● Description of the task:
The output is the lines below from the one with "consumers to responsible" through the one with "linguistics. He has directed several projects", both included, printed exactly and with no other line.
# # #
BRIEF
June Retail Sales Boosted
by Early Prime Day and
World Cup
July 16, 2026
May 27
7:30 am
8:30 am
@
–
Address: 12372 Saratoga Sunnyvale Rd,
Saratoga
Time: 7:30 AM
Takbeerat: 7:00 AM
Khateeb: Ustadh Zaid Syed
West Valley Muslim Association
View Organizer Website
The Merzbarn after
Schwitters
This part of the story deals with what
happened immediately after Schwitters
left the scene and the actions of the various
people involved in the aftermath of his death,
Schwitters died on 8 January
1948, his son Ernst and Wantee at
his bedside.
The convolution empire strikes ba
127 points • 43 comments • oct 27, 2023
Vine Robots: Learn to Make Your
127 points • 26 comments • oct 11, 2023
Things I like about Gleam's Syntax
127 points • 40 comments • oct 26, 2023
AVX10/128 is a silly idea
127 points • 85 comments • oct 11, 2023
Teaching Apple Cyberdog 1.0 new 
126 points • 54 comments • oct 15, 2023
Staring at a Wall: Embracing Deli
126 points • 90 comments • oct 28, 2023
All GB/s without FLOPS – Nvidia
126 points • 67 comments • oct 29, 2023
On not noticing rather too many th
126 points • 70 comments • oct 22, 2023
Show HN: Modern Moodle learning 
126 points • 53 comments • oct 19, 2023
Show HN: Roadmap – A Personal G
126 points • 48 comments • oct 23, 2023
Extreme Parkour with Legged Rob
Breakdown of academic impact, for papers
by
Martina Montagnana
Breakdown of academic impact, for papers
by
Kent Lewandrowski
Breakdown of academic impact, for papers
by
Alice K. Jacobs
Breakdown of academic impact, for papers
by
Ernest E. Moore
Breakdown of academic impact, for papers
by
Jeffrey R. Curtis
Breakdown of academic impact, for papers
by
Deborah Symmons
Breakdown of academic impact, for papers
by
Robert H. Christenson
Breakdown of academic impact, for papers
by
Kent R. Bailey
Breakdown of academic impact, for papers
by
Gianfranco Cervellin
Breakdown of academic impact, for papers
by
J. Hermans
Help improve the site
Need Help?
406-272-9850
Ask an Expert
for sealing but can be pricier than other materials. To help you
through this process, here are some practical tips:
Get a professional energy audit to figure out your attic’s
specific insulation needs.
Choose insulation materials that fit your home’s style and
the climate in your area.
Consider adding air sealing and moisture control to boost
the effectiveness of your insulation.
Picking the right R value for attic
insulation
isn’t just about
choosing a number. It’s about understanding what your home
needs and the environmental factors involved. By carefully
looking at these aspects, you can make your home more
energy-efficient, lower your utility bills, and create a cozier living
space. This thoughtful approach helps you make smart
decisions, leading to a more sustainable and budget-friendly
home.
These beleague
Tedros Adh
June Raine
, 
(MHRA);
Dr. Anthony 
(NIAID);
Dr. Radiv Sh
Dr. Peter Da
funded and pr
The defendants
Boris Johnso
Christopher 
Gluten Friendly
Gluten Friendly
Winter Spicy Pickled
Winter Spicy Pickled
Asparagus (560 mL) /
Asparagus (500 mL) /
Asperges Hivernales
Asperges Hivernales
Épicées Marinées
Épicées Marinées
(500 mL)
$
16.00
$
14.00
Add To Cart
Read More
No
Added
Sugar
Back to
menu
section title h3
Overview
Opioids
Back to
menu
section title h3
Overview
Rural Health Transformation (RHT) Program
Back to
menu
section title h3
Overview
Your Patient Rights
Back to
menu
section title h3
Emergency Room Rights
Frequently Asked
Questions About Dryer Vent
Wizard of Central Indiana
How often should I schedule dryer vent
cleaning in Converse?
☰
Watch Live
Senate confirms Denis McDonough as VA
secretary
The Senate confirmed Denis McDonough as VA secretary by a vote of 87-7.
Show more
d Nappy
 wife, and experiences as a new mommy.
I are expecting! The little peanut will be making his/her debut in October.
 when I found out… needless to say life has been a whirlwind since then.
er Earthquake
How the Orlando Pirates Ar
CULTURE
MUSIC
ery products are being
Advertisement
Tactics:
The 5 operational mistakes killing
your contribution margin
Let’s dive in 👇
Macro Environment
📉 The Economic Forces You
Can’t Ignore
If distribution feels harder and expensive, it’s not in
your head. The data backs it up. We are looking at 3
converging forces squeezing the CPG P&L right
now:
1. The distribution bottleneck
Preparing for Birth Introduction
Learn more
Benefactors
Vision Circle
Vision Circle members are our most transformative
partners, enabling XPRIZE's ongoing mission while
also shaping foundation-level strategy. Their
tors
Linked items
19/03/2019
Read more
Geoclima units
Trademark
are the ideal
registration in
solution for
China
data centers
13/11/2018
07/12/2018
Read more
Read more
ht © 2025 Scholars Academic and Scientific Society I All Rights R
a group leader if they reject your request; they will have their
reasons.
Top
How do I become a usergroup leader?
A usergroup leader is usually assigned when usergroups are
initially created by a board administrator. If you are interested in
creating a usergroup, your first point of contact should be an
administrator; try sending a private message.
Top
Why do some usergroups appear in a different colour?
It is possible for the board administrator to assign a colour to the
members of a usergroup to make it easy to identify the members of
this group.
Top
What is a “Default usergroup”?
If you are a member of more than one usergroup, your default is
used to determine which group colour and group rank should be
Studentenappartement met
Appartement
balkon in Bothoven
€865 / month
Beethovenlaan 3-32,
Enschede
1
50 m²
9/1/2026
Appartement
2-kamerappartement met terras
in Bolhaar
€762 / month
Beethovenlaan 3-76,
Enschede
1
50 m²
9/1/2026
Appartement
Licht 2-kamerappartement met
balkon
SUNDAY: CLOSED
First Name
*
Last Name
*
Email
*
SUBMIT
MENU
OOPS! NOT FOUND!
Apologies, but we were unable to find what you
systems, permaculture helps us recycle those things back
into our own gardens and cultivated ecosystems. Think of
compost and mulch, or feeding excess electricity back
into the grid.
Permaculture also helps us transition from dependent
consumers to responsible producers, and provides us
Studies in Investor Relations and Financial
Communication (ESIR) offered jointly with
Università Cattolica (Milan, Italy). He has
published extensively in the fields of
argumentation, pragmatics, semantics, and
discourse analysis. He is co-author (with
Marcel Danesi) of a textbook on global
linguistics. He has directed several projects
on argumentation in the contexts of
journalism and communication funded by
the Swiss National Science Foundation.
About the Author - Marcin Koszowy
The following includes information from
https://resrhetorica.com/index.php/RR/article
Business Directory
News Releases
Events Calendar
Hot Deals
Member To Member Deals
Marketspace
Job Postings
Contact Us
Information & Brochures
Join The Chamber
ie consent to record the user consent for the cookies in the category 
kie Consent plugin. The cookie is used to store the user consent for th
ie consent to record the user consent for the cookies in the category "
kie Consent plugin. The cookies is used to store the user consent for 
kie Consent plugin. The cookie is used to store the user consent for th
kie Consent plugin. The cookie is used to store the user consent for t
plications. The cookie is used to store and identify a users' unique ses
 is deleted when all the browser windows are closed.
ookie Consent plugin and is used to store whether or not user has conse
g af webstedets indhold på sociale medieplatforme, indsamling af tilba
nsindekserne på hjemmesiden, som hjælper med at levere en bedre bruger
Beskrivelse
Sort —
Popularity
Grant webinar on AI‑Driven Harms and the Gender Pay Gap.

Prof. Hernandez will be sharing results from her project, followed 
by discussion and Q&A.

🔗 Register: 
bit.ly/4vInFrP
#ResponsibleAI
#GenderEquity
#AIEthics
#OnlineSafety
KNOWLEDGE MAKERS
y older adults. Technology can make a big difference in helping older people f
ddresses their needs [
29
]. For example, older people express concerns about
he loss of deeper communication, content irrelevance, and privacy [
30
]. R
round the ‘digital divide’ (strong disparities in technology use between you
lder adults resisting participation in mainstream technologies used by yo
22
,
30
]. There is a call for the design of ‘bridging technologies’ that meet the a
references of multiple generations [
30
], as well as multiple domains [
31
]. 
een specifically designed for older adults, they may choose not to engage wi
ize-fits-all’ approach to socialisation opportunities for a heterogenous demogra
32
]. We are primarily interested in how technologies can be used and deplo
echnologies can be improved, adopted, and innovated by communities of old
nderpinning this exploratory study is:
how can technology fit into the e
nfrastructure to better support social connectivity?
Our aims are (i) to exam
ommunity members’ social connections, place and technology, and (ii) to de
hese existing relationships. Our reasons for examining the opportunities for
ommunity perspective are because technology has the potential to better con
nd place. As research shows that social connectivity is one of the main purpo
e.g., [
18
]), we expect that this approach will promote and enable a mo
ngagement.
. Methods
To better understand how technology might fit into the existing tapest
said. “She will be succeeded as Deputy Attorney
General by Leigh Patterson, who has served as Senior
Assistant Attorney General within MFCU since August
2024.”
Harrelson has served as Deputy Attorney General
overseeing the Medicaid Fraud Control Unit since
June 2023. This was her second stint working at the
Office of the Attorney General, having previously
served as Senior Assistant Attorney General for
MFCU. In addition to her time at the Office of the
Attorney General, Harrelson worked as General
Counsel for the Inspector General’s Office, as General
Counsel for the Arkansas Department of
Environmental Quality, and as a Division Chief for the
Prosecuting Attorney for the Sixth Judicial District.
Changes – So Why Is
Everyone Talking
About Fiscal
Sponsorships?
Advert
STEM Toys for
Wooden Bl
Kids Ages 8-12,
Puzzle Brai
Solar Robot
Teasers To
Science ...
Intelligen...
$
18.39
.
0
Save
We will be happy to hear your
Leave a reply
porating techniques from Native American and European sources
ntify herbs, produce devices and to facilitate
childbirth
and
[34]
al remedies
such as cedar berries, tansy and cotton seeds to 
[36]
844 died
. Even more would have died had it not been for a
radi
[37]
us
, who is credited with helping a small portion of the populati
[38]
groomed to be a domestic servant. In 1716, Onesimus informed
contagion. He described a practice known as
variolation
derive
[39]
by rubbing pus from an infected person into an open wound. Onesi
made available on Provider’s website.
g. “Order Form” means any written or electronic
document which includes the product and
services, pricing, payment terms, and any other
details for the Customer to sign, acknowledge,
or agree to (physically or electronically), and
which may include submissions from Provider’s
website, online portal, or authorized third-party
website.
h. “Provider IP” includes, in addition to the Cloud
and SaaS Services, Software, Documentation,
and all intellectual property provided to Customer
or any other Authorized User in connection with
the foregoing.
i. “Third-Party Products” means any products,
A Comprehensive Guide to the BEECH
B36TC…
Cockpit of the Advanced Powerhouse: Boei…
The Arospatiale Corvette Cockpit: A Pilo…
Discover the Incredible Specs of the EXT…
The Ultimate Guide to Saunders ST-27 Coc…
# # #
● Written solution:
consumers to responsible producers, and provides us
Studies in Investor Relations and Financial
Communication (ESIR) offered jointly with
Università Cattolica (Milan, Italy). He has
published extensively in the fields of
argumentation, pragmatics, semantics, and
discourse analysis. He is co-author (with
Marcel Danesi) of a textbook on global
linguistics. He has directed several projects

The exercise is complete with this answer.